What the task requires: Count, in the entries below, the lines in which "assign" occurs. Give the number, nothing more.

Listed records:
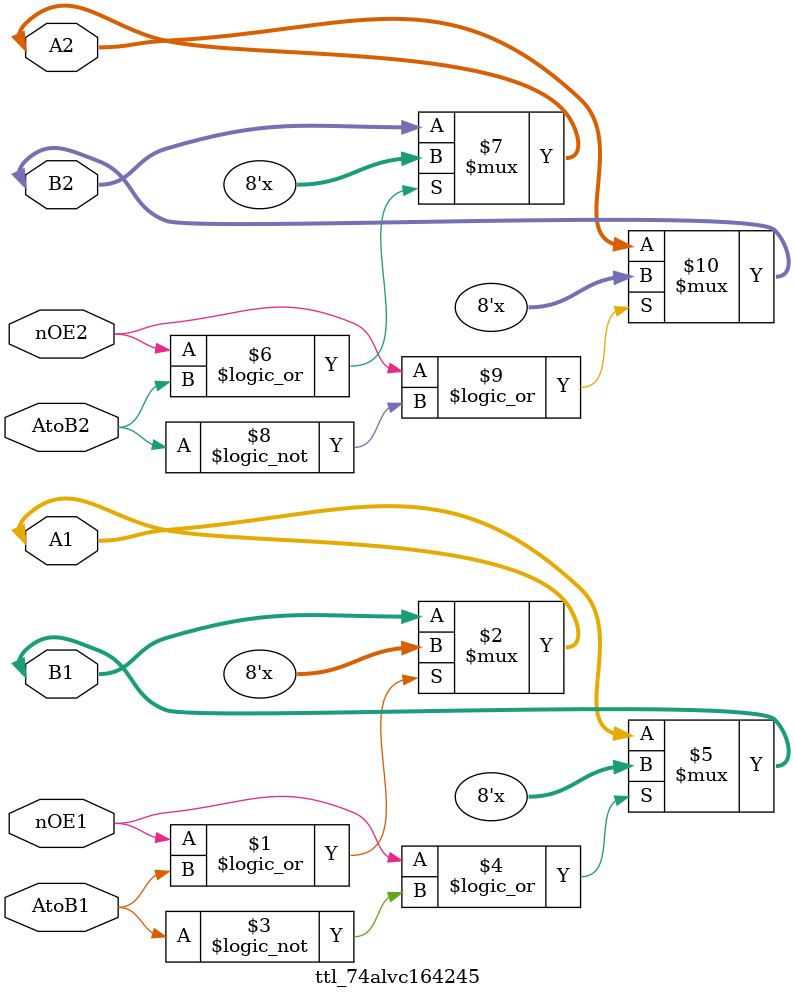
<source format=v>
module ttl_74alvc164245(
	inout [7:0] A1,
	inout [7:0] B1,
	inout [7:0] A2,
	inout [7:0] B2,
	input nOE1,
	input nOE2,
	input AtoB1,
	input AtoB2
);

assign A1 = nOE1 || AtoB1 ? 8'hzz : B1;
assign B1 = nOE1 || (!AtoB1) ? 8'hzz : A1;

assign A2 = nOE2 || AtoB2 ? 8'hzz : B2;
assign B2 = nOE2 || (!AtoB2) ? 8'hzz : A2;

endmodule

</source>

Result of this exercise: 4